Ship audit logs to your SIEM (Splunk, Datadog, OpenSearch) and set alerts on:

  • More than N tool invocations per minute from one principal (rate abuse)
  • Any invocation of destructive tools outside business hours
  • Auth failures from the same IP within a short window (credential stuffing)

Rate Limiting

Unauthenticated rate limiting is IP-based and trivially bypassed. Token-based rate limiting is the right approach: each JWT sub gets a quota.

import Bottleneck from "bottleneck";
 
const limiters = new Map<string, Bottleneck>();
 
function getLimiter(sub: string): Bottleneck {
  if (!limiters.has(sub)) {
    limiters.set(sub, new Bottleneck({
      reservoir: 60,              // 60 requests
      reservoirRefreshAmount: 60,
      reservoirRefreshInterval: 60 * 1000,  // per minute
      maxConcurrent: 3,
    }));
  }
  return limiters.get(sub)!;
}
 
// Wrap tool execution
async function rateLimitedExec<T>(sub: string, fn: () => Promise<T>): Promise<T> {
  return getLimiter(sub).schedule(fn);
}

Use Redis-backed rate limiters in multi-instance deployments. An in-process Map only works on a single server.

Rotating Secrets Without Downtime

MCP servers run continuously. Rotating signing keys mid-session is a pain point. The solution is key ID (kid) in JWT headers and a JWKS endpoint that serves multiple simultaneous keys.

During rotation:

  1. Generate new key pair, add to JWKS endpoint.
  2. Update auth server to sign new tokens with the new key.
  3. Keep old key in JWKS for the maximum token lifetime (15 minutes).
  4. Remove old key from JWKS only after it has expired from all active tokens.
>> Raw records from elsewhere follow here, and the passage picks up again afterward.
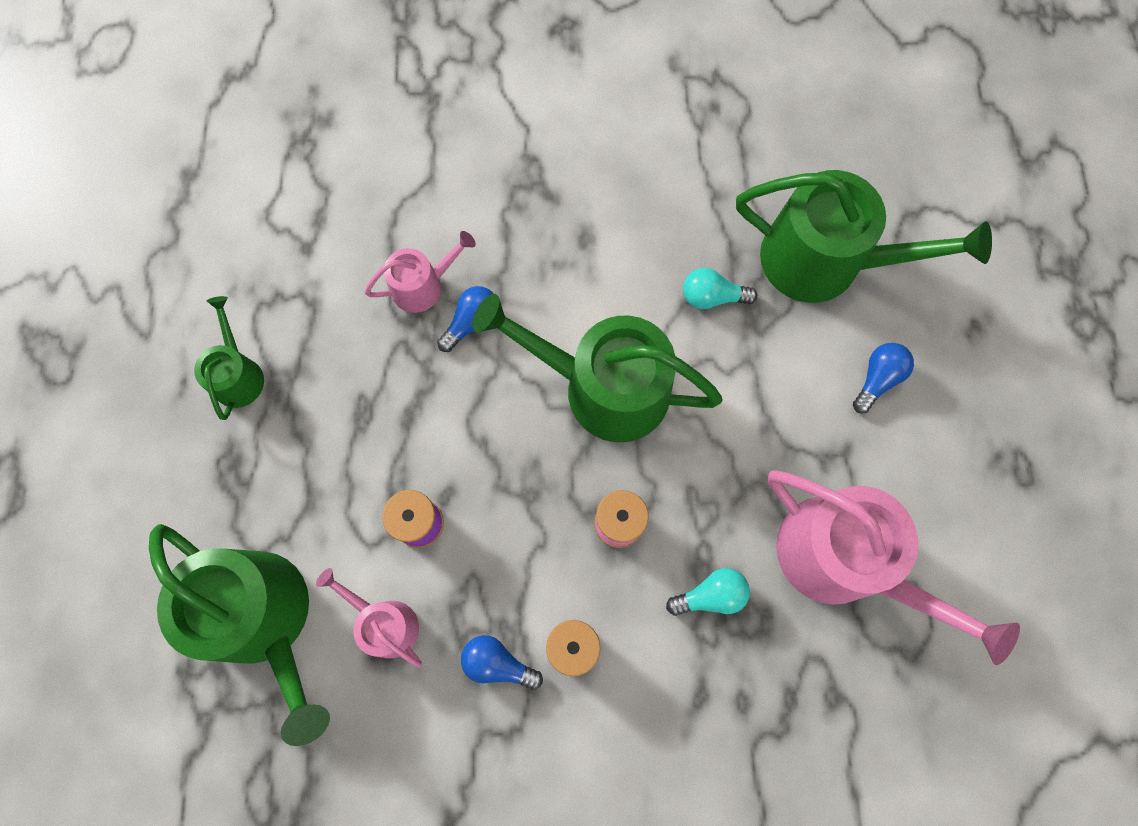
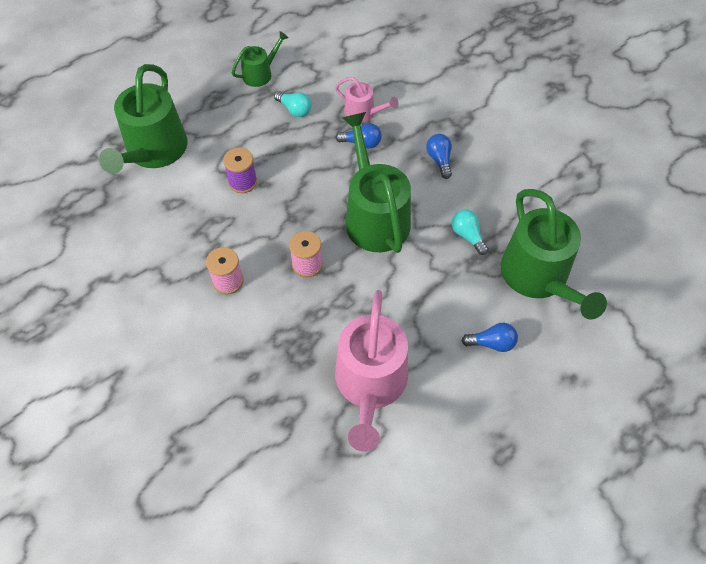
camera: 55 degrees right, 15 degrees down
(384, 623) = (184, 197): pink watering can -> none
(497, 663) = (196, 254): blue light bulb -> blue light bulb (439, 160)
(710, 595) = (301, 328): turquoise light bulb -> turquoise light bulb (295, 110)

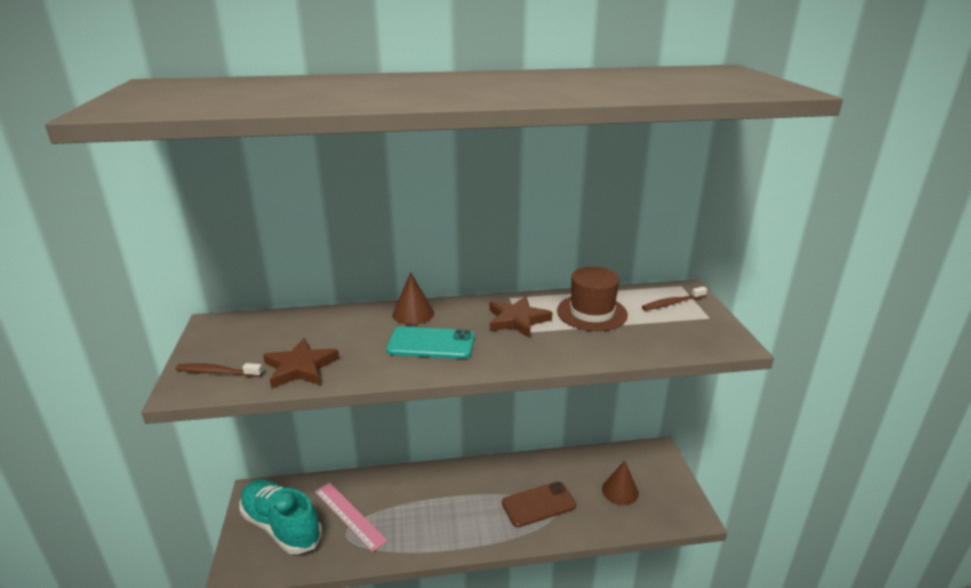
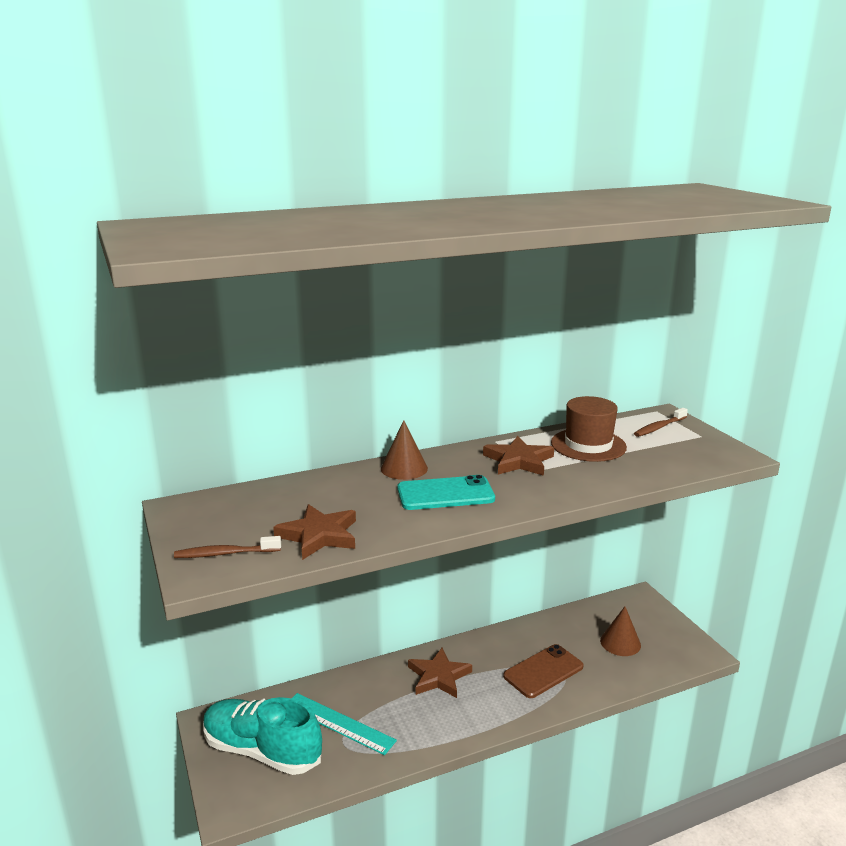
camera: 15 degrees left, 5 degrees down
(349, 515) = (338, 723): pink ruler -> turquoise ruler
(447, 491) = (438, 676): none -> brown star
Your jwtVerify call against the JWKS endpoint handles this automatically because jose matches kid in the token header to the correct public key in the set.

Key Takeaways

  • The MCP protocol does not enforce authentication — you must implement it at the transport layer before any MCP handler runs.
  • Use OAuth 2.1 Authorization Code + PKCE for user-facing clients; use Client Credentials for service-to-service MCP connections.
  • Access tokens should expire in 15 minutes; use refresh token rotation to detect theft without forcing re-login.
  • Scope tokens to logical business operations (not individual tools) and enforce scopes server-side in every tool handler — never rely on the LLM to self-restrict.
  • Audit every tool invocation with principal, tool name, sanitized args, outcome, and duration; ship logs to your SIEM and alert on anomalies.
  • Rotate signing keys via JWKS without downtime by keeping the old key available for one maximum token lifetime after rotation.